[Tasks]
1 - In the passage on Qutub Shahi revenue and industry, what does the inscription at Mangalagiri record?
2 - Please reproduce the part of the passage on Qutub Shahi revenue and industry starting with "The havelies on" and going on through "cultivators by the King.".

[Passage shown]

_ _ _ _ _

The havelies on the other hand consisted of the Demesne or household lands of the circar or government. In the havelies, the Government collected certain portion of crops as revenue through the method of renting. The sowcars who advanced the money or those who made farming their profession acted as oppressors of peasantry.

Sea and land customs collected at different ports on imports and exports formed another source of revenue. The government had certain articles like salt, diamonds, betel and tobacco for which annual payments were made to the government collected by the officials. But there are also cases of remission of taxes as can be inferred from an inscription at Kondapalli on lands by the King. Another inscription at Mangalagiri records the terms of tax concessions to the cultivators by the King.

With regard to the industry – peasant handicrafts and independent professions of the artisans - embraced a large portion of the rural as well as urban population during the Qutub Shahi period. This must have been caused by the disintegration of the traditional unity between agriculture and industry, the increasing inequality of property in the community and the decay of the self-sufficient character of village economy. The Qutub Shahi period saw the traditional self-sufficient village breaking up and production for the market was emerging in a big way and that concentration of man power involving social division of labour was making its headway in coastal Andhra. There were other industries like salt, jewellery, sugar etc. which were based on concentration of man power, division of labour and advancement of capital.

_ _ _ _ _

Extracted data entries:
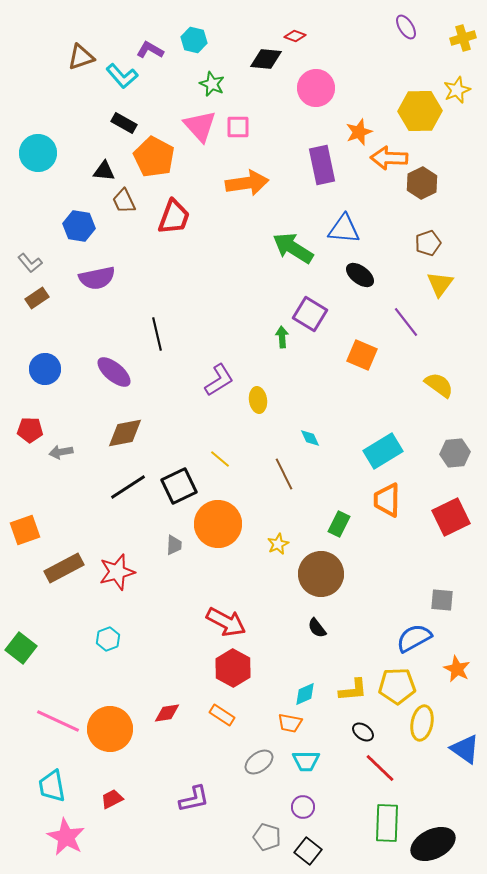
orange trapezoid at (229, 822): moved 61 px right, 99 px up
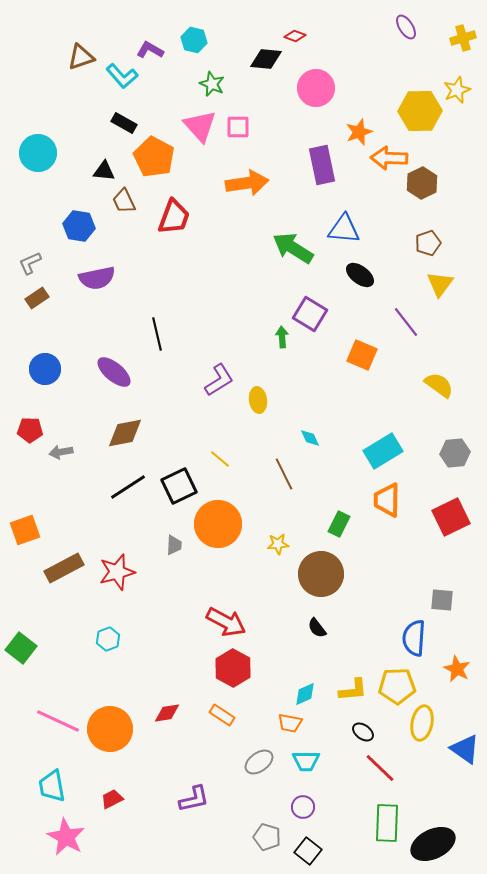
gray L-shape at (30, 263): rotated 105 degrees clockwise
yellow star at (278, 544): rotated 20 degrees clockwise
blue semicircle at (414, 638): rotated 57 degrees counterclockwise
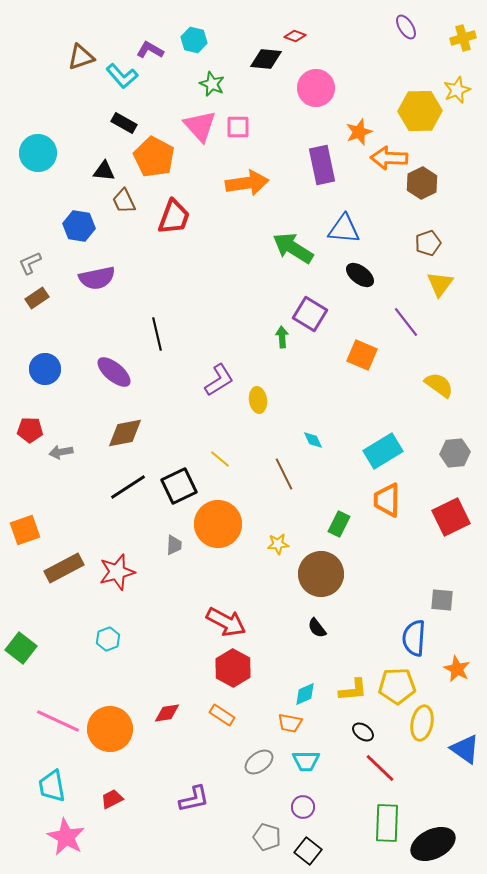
cyan diamond at (310, 438): moved 3 px right, 2 px down
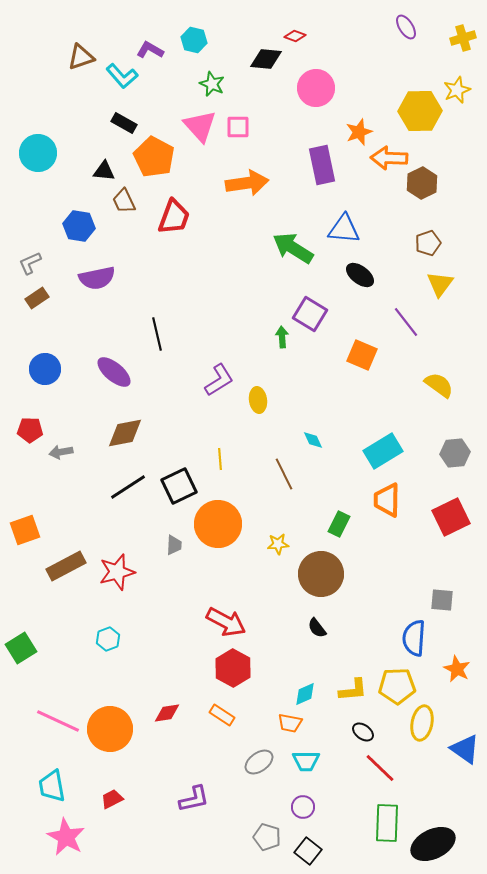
yellow line at (220, 459): rotated 45 degrees clockwise
brown rectangle at (64, 568): moved 2 px right, 2 px up
green square at (21, 648): rotated 20 degrees clockwise
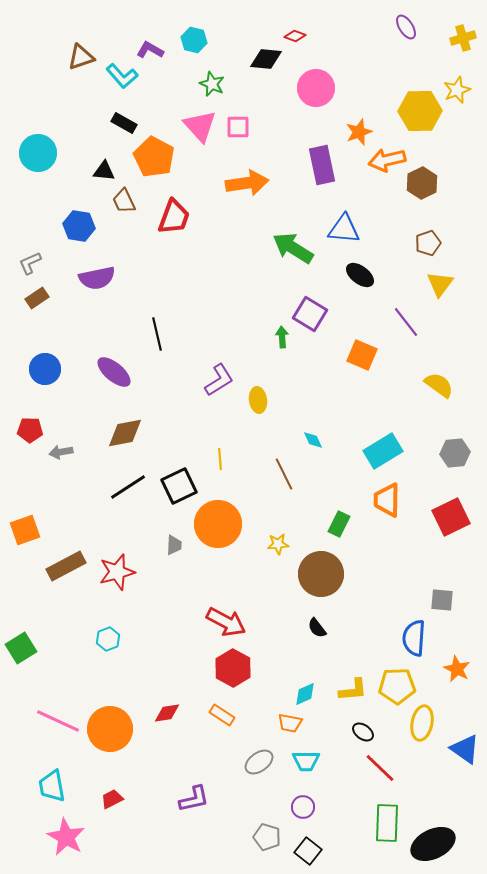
orange arrow at (389, 158): moved 2 px left, 2 px down; rotated 15 degrees counterclockwise
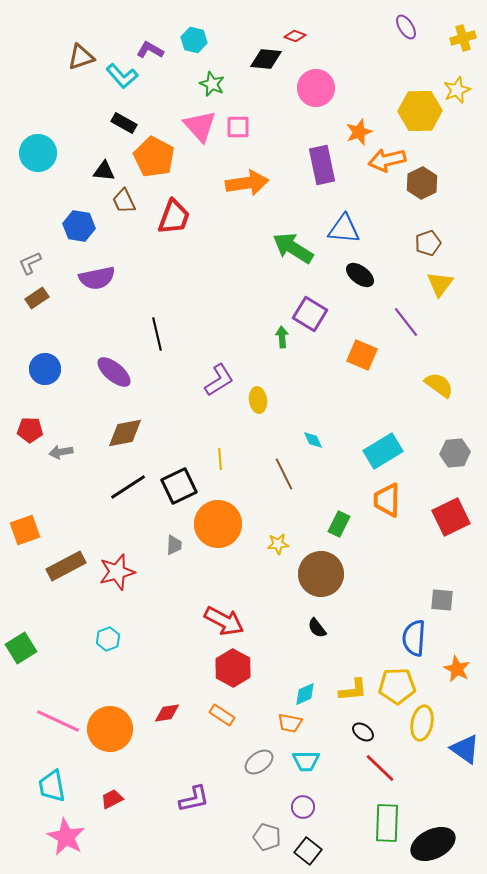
red arrow at (226, 622): moved 2 px left, 1 px up
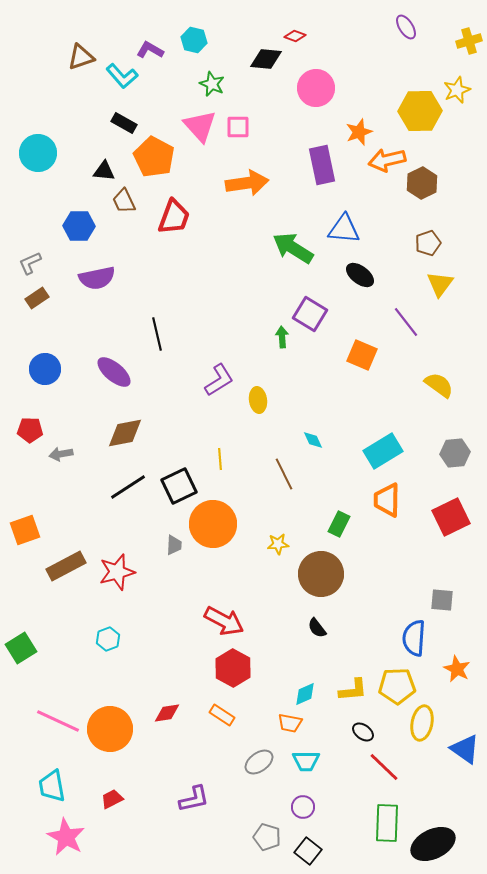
yellow cross at (463, 38): moved 6 px right, 3 px down
blue hexagon at (79, 226): rotated 8 degrees counterclockwise
gray arrow at (61, 452): moved 2 px down
orange circle at (218, 524): moved 5 px left
red line at (380, 768): moved 4 px right, 1 px up
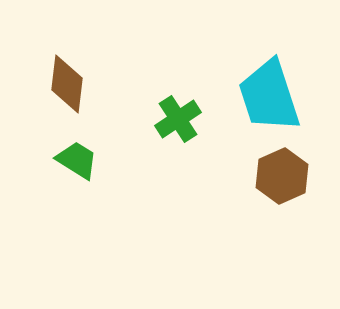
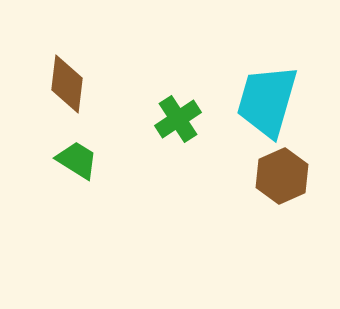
cyan trapezoid: moved 2 px left, 5 px down; rotated 34 degrees clockwise
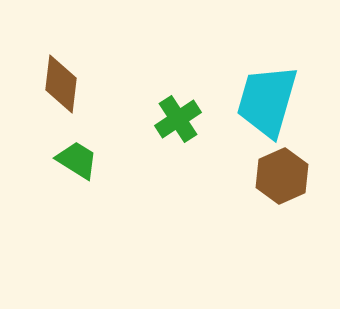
brown diamond: moved 6 px left
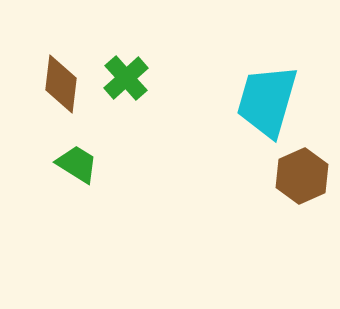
green cross: moved 52 px left, 41 px up; rotated 9 degrees counterclockwise
green trapezoid: moved 4 px down
brown hexagon: moved 20 px right
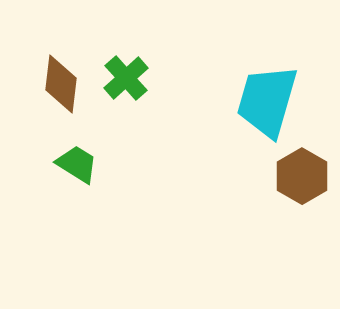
brown hexagon: rotated 6 degrees counterclockwise
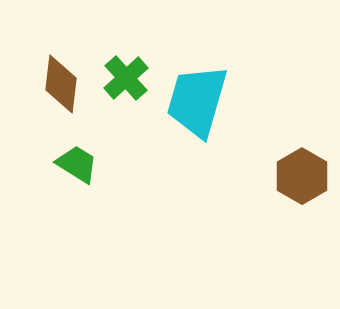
cyan trapezoid: moved 70 px left
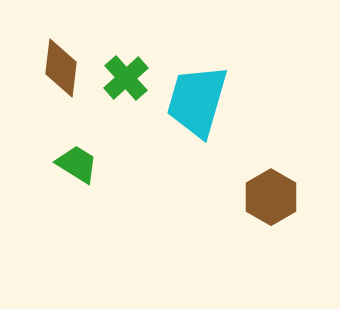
brown diamond: moved 16 px up
brown hexagon: moved 31 px left, 21 px down
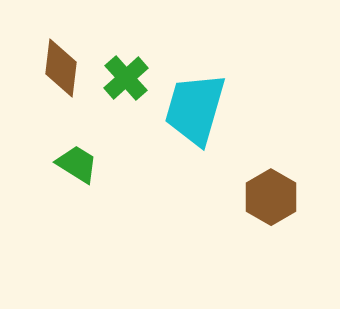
cyan trapezoid: moved 2 px left, 8 px down
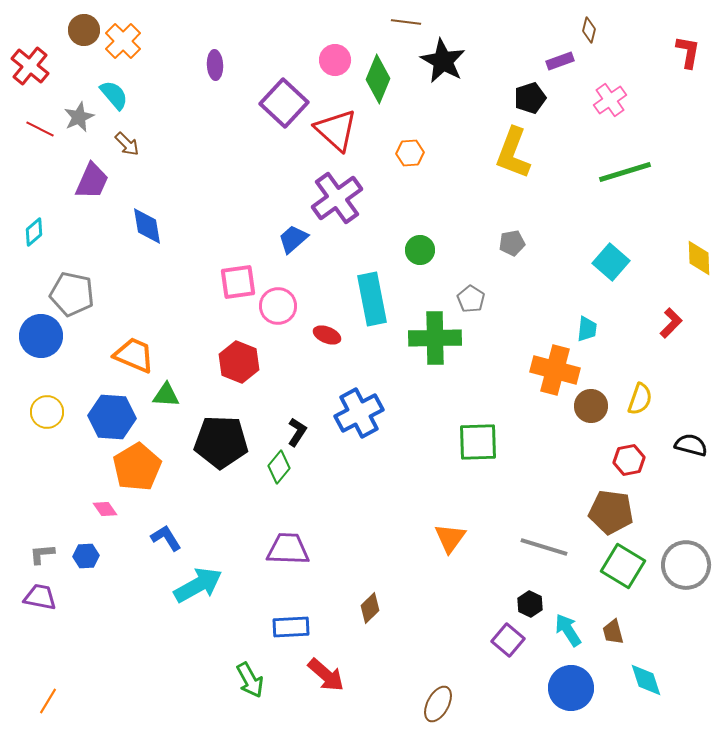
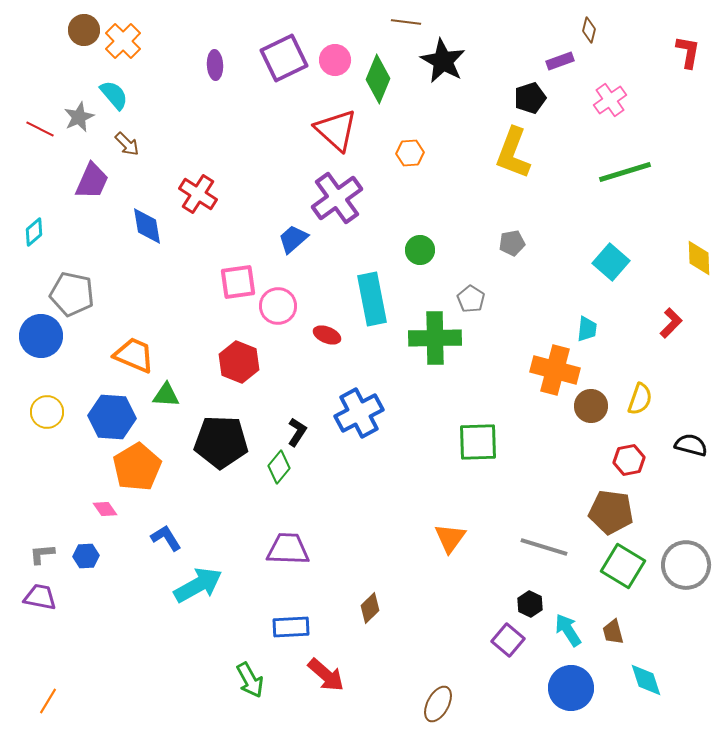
red cross at (30, 66): moved 168 px right, 128 px down; rotated 6 degrees counterclockwise
purple square at (284, 103): moved 45 px up; rotated 21 degrees clockwise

_ _ _ _ _

[Answers provided]
1 - It records the terms of tax concessions to the cultivators by the King.

2 -
The havelies on the other hand consisted of the Demesne or household lands of the circar or government. In the havelies, the Government collected certain portion of crops as revenue through the method of renting. The sowcars who advanced the money or those who made farming their profession acted as oppressors of peasantry.

Sea and land customs collected at different ports on imports and exports formed another source of revenue. The government had certain articles like salt, diamonds, betel and tobacco for which annual payments were made to the government collected by the officials. But there are also cases of remission of taxes as can be inferred from an inscription at Kondapalli on lands by the King. Another inscription at Mangalagiri records the terms of tax concessions to the cultivators by the King.